One path would be to shorten the duration of the social spending package envisaged at $3.5 trillion over 10 years, financed by proposed tax increases for what Biden argues is a net cost of nothing.

“One of the ideas out there is to fully fund what we can fully fund, but instead of funding it for 10 years, fund it for five years,” Representative Alexandria Ocasio-Cortez told CBS’s “Face the Nation.” That would avoid scaling down the breadth of the spending.

Cedric Richmond, a White House senior adviser, wouldn’t commit to a timeline or a price tag. But he said having programs expire could be a possibility.

“We don’t look at this as a number. We look at this as what programs are we going to deliver?” he said on “Fox News Sunday.”

Democratic leaders are now hoping for a deal by the end of this month rather than last — “the sooner the better, to get the jobs out there,” Pelosi wrote to Democrats Saturday.

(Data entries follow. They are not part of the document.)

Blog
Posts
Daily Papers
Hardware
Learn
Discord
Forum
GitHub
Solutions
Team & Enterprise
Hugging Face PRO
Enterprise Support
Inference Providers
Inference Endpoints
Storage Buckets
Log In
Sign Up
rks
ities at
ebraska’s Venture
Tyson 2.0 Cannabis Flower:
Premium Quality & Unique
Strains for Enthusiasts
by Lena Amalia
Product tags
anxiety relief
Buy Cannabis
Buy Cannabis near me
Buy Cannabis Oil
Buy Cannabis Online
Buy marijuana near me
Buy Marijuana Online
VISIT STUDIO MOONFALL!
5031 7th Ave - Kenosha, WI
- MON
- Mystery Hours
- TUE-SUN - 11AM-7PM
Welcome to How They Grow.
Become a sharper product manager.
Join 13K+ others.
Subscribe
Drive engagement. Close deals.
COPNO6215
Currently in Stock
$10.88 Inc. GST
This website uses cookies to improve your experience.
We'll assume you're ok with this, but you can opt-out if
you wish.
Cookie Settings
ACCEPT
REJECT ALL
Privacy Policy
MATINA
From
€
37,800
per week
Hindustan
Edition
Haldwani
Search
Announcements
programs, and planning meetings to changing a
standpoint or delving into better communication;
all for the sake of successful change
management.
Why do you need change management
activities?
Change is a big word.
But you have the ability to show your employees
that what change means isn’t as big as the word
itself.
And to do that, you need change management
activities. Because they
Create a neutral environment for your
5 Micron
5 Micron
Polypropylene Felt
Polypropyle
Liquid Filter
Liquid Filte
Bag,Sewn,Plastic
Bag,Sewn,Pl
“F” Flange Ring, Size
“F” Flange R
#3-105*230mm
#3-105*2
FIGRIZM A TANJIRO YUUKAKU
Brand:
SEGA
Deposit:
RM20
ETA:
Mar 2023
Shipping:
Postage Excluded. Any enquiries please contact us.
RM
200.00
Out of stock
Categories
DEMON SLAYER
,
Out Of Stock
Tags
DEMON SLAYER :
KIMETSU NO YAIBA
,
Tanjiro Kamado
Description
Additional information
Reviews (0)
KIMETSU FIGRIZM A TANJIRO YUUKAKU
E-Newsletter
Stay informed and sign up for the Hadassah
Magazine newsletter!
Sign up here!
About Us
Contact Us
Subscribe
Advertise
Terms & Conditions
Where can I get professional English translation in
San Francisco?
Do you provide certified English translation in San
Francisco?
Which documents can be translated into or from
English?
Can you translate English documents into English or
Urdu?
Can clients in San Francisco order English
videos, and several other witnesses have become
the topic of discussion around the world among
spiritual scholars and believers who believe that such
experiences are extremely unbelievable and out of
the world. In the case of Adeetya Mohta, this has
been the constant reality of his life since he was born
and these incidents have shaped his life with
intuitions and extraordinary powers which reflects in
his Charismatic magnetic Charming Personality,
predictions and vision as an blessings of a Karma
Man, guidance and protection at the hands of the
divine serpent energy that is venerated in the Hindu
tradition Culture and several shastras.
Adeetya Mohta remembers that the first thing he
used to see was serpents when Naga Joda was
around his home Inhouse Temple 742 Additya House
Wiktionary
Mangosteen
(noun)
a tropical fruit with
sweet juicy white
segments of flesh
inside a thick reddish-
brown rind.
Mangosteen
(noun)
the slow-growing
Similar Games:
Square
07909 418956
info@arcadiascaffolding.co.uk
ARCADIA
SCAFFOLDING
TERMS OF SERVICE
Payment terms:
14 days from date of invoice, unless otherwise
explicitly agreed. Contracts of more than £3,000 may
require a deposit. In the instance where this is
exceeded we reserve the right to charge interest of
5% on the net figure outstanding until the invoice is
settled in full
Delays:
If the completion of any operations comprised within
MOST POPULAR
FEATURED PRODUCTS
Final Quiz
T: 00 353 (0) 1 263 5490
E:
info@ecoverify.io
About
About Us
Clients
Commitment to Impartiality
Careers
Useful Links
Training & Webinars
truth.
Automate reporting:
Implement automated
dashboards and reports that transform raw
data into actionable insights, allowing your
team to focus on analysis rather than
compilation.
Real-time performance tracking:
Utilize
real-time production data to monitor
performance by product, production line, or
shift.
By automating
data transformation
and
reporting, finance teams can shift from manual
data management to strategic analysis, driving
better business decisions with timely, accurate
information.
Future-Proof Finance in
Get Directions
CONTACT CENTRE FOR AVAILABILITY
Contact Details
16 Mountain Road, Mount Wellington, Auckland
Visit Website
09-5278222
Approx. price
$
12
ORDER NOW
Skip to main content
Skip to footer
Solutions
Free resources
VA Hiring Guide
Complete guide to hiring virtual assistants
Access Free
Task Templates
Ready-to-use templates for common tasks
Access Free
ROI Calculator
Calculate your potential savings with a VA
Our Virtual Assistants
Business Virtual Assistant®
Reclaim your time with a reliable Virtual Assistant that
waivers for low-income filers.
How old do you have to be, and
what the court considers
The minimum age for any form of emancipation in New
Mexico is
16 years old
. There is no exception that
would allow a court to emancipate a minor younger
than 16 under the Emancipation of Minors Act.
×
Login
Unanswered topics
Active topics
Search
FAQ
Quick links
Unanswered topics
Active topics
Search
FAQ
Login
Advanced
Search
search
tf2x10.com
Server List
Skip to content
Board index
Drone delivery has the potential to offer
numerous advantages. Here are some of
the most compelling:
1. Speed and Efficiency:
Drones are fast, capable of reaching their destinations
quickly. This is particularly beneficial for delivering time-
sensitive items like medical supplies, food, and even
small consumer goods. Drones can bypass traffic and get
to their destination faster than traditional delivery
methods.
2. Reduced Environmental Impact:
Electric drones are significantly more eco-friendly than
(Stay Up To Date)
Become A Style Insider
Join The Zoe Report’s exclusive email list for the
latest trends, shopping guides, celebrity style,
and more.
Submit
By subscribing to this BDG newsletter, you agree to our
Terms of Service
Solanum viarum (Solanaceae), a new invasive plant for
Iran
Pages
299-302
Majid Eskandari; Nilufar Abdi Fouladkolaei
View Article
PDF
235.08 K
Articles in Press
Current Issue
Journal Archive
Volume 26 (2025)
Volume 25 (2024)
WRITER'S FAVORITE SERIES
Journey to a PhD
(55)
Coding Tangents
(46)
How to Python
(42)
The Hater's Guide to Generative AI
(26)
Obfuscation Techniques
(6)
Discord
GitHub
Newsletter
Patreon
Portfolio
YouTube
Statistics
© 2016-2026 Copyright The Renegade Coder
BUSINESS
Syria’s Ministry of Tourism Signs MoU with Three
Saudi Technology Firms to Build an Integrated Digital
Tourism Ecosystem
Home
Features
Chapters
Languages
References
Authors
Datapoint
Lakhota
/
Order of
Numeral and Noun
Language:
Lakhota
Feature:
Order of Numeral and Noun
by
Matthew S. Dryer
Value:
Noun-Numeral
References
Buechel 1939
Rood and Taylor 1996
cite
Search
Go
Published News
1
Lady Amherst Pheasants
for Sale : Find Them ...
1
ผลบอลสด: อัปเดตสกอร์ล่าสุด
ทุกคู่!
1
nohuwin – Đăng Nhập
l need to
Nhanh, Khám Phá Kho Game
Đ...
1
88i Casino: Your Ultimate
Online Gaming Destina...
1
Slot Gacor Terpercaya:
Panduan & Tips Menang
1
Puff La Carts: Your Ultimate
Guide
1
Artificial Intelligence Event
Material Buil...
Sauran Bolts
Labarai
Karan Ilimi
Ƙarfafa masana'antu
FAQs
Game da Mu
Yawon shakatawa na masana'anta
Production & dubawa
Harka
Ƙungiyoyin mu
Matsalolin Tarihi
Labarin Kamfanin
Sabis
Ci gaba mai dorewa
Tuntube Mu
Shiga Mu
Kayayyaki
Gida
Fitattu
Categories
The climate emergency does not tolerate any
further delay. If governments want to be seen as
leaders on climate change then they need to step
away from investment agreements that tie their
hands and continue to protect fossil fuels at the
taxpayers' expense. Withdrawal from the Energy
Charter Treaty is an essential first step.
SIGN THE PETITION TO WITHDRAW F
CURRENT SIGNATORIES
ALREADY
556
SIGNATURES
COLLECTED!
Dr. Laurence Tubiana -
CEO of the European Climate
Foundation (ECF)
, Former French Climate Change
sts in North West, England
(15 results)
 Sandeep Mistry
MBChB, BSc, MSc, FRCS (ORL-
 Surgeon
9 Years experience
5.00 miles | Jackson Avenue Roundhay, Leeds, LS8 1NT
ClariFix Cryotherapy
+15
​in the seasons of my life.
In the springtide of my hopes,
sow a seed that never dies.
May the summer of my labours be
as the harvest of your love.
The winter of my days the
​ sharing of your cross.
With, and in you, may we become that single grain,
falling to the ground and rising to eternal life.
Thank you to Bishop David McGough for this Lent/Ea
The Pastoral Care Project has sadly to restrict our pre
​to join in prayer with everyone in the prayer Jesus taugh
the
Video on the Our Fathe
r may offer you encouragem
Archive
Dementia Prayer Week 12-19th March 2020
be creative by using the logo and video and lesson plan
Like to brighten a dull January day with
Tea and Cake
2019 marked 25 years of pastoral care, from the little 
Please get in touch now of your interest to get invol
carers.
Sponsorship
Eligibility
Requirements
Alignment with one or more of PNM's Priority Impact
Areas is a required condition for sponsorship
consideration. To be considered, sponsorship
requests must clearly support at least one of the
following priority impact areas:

Before that, a fight looms over the debt ceiling. Treasury Secretary Janet Yellen has warned about default if the limit isn’t raised or suspended by Oct. 18, though she said there may be a few days of wiggle room. Senate Minority Leader Mitch McConnell has said Republicans won’t help Democrats raise the limit — a threat Biden downplayed on Saturday.

“That would be totally unconscionable, never been done before, and so I hope that won’t happen,” Biden said.

The president spent the weekend at home in Delaware, a further signal Democrats were taking a step back to regroup. He golfed Saturday with a top aide, and attended church and ate breakfast with family on Sunday. Biden spoke with members of Congress each day about the two packages, an official familiar with his weekend said, declining to identify the members.

Two moderate senators are most opposed to the reconciliation package. One is Sinema, who called the scuttled vote on the infrastructure bill “inexcusable and deeply disappointing for communities across our country.”

The other is Senator Joe Manchin, who favors a $1.5 trillion package, though last week he declined to say whether that was a hard ceiling.